§ TASKS TO COMPLETE:
1/ In the engagement letter excerpt, whose prior written consent is required before the financial advice may be disclosed publicly or made available to third parties?
2/ Name each specific kind of advice that, per the engagement letter excerpt, Lazard will not be responsible for or provide.
3/ Extend the engagement letter excerpt beyond its final sentence.

§ GIVEN TEXT:

All payments to be made by you pursuant to this agreement shall be made
promptly after receipt of invoices for such payments.

 

5.                                       No fee payable
to any third party, by you or any other person or entity in connection with the
subject matter of this engagement, shall reduce or otherwise affect any fee
payable hereunder.

 

6.                                       Simultaneously
herewith, the parties hereto are entering into an indemnification letter (the “Indemnification
Letter”) in the form attached hereto. The Indemnification Letter shall survive
any termination or expiration of this agreement.

 

7.                                       Our engagement
hereunder may be terminated by you or us at any time without liability or
continuing obligation to you or us, except that, following such termination or
any expiration of this agreement, we shall remain entitled to any fees accrued
pursuant to paragraph 3 but not yet paid prior to such termination or
expiration, as the case may be, and to reimbursement of expenses incurred prior
to such termination or expiration, as the case may be, as contemplated by
paragraph 4 hereof. In addition, in the case of termination by the Company
(other than for cause, as reasonably determined by the Company) prior to the
expiration of this agreement and in the case of expiration of this agreement,
we shall remain entitled to full payment of all fees contemplated by paragraph
3 hereof in respect of any Financing consummated during the period from the date
hereof until one year following such termination or expiration of this
agreement.

 

8.                                       Any financial
advice, written or oral, rendered by us pursuant to this agreement is intended
solely for the benefit and use of senior management and the Board of Directors
of the Company in considering the matters to which this agreement relates, and
the Company agrees that such advice may not be disclosed publicly or made
available to third parties (other than disclosures as necessary to your
officers, directors and legal and accounting advisors who are required to
maintain the confidentiality thereof) without the prior written consent of
Lazard. Notwithstanding the foregoing, nothing herein shall prohibit you from
disclosing (a) to any and all persons the tax treatment and tax structure

 

2

 

of any Financing and the portions of any materials that relate to such
tax treatment or tax structure; and (b) any such information as required
by applicable law, rule, regulation or compulsory legal process, including in
connection with the Financings, subject to prior consulation with us regarding
the form and scope of such disclosure to the extent practicable. Lazard will
not be responsible for and will not provide you with any tax, accounting,
actuarial, legal or other specialist advice.

§ DATA EXCERPT:
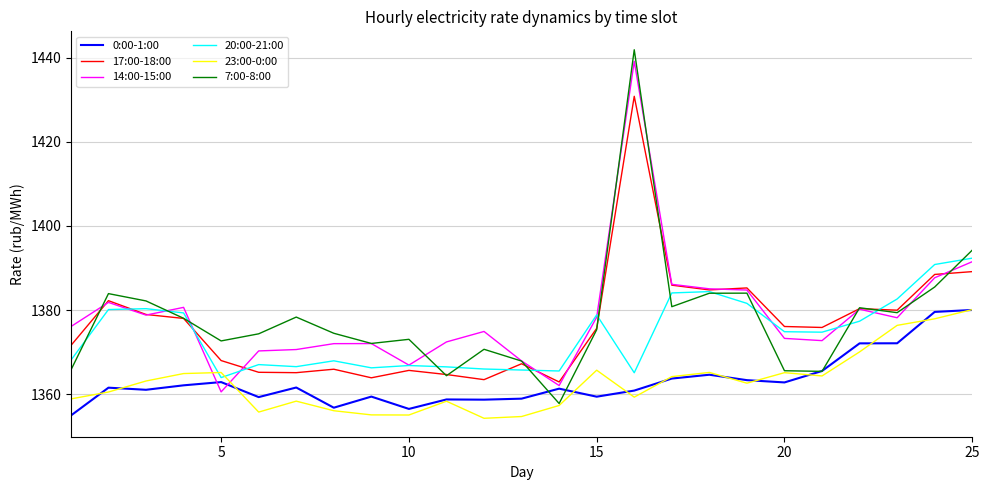

Does the chart have visible grid lines?

Yes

§ WRITTEN RESPONSES:
1/ Lazard's.

2/ Tax, accounting, actuarial, legal

3/
 

9.                                       The provisions
hereof shall inure to the benefit of and be binding upon the successors and
assigns of the Company, Lazard and any other person entitled to indemnity under
the Indemnification Letter.

 

10.                                 Lazard has been
retained under this agreement as an independent contractor, and it is
understood and agreed that this agreement does not create a fiduciary
relationship between Lazard and the Company or its management or Board of
Directors.

 

11.                                 In carrying out
services hereunder, Lazard may, as it considers appropriate, draw upon the
resources of and involve as agent other members of the Lazard Group and Lazard
Capital Markets LLC and its affiliates. In this agreement, “Lazard Group” means
Lazard Group LLC and its direct and indirect subsidiaries.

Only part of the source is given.